2022 Countdown to IUFB Kickoff: 14 Days Part I (Jack Tuttle)
/Written by Matt Smith
Welcome to the 2022 edition of the Hoosier Huddle Countdown! We are now officially underway as we countdown from 100 to the beginning of the 2022 Indiana University football season. Each day, we will take a look at one (or two) players on the current roster and highlight the players' role in the upcoming season. Number 14 on the list is redshirt senior Jack Tuttle.
Name: Jack Tuttle
Hometown: San Marcos, CA
Position: QB
Year: Redshirt Senior
Height/Weight: 6’4’’/ 212 lbs
Instagram: @jacktuttle14
Jack Tuttle is going into this season as one of the most experienced Hoosiers on the roster. However, he comes into training camp in the middle of a quarterback battle with transfer Connor Bazelak.
Tuttle is the more experienced player out of the two and has the most command of the locker room as well.
Tuttle appeared in six games last season, and threw for 423 yards and two touchdowns. The offense struggled mightily last year and part of that reason was due to the fact that there were multiple changes with the quarterbacks as Tuttle was injured for a little bit of the season. He was also a William V. Cambell award semifinalist.
However, Tuttle had his most notable Hoosier moment during his huge win at Wisconsin during his sophomore season. Michael Penix Jr. went down and Tuttle started the game and threw for 130 yards and two touchdowns to take down the Badgers on the road.
This led Tuttle to win the team's LEO award during the offseason of 2021.
During fall camp, Tuttle is in a position battle, but he thinks it is a good thing.
"I think I'd always encourage competition on a team," Tuttle said Friday in a press conference. "I think maybe that's something -- we've always had competition, but in recent years, maybe not as much. So I think competition is an amazing thing for a team. It's only going to improve everybody who's in it and on the team, so all good for me."
This season the Hoosiers will need to move past last season and have a chip on their shoulder in order to improve.

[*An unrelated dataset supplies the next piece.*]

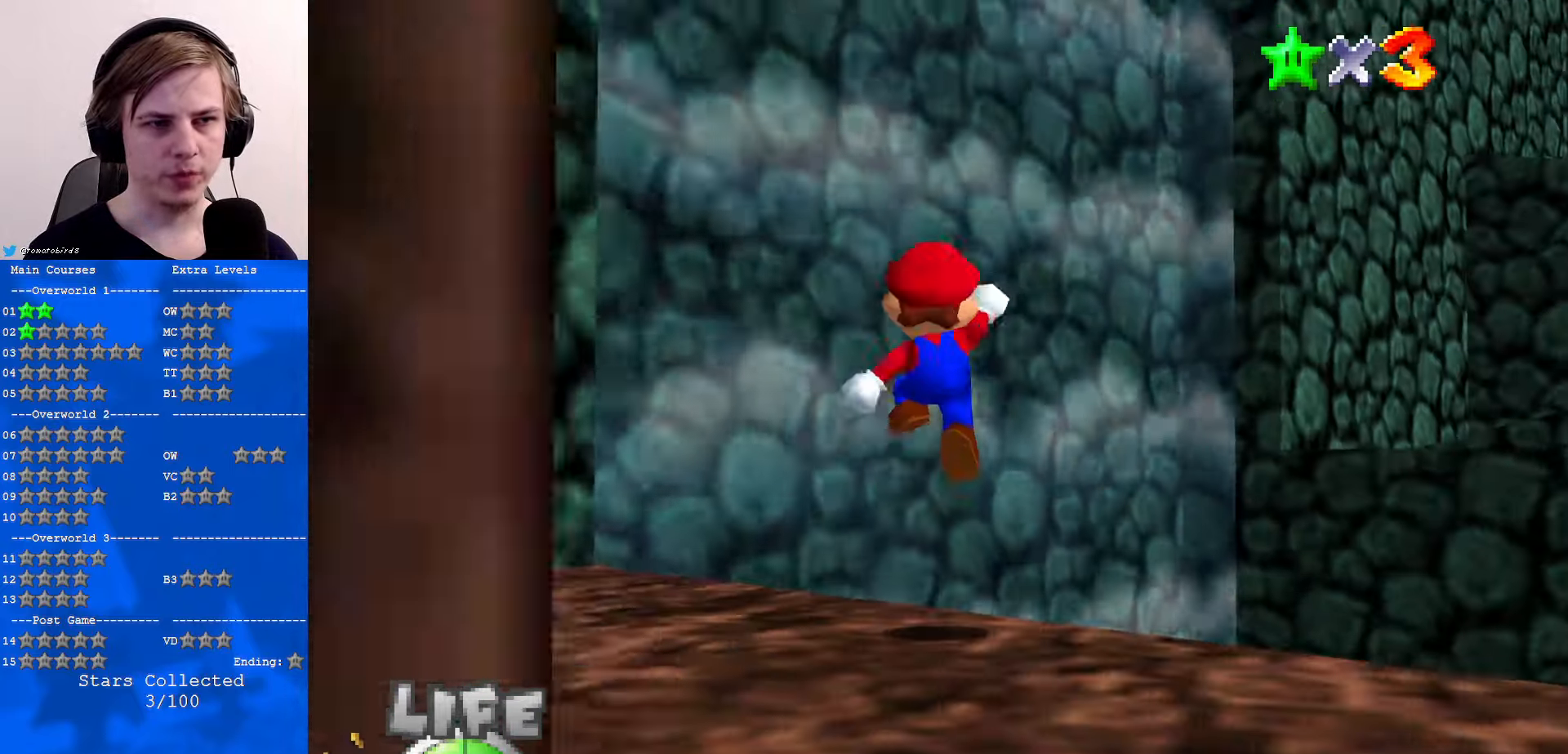
{"buttons": ["C_RIGHT"], "left_stick": "center", "events": [[400, "C_RIGHT", "down"]]}
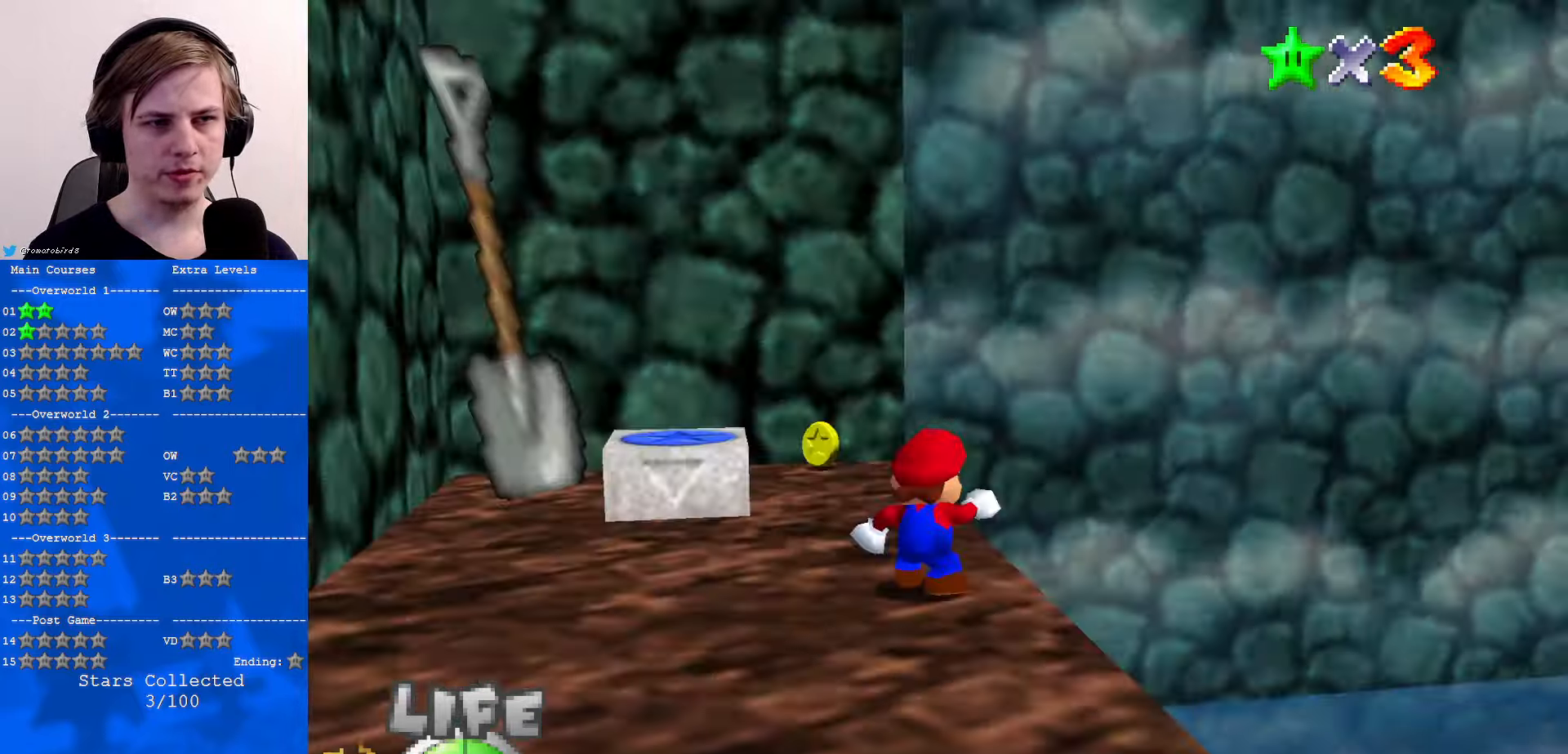
{"buttons": [], "left_stick": "up", "events": [[33, "C_RIGHT", "up"], [67, "left_stick", "up"], [233, "C_DOWN", "down"], [367, "C_DOWN", "up"]]}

"Just having that whole month of December just to kind of sit there and really think how last year went compared to two great years before that, a lot of thoughts came into my head," Tuttle said. "... All the thoughts really had a lot of accountability stuff in there, presented to the whole team in January. And that kind of just created that spark we needed, and that motivation we needed, and that hunger we needed to get back, grind, do what we need to do and improve."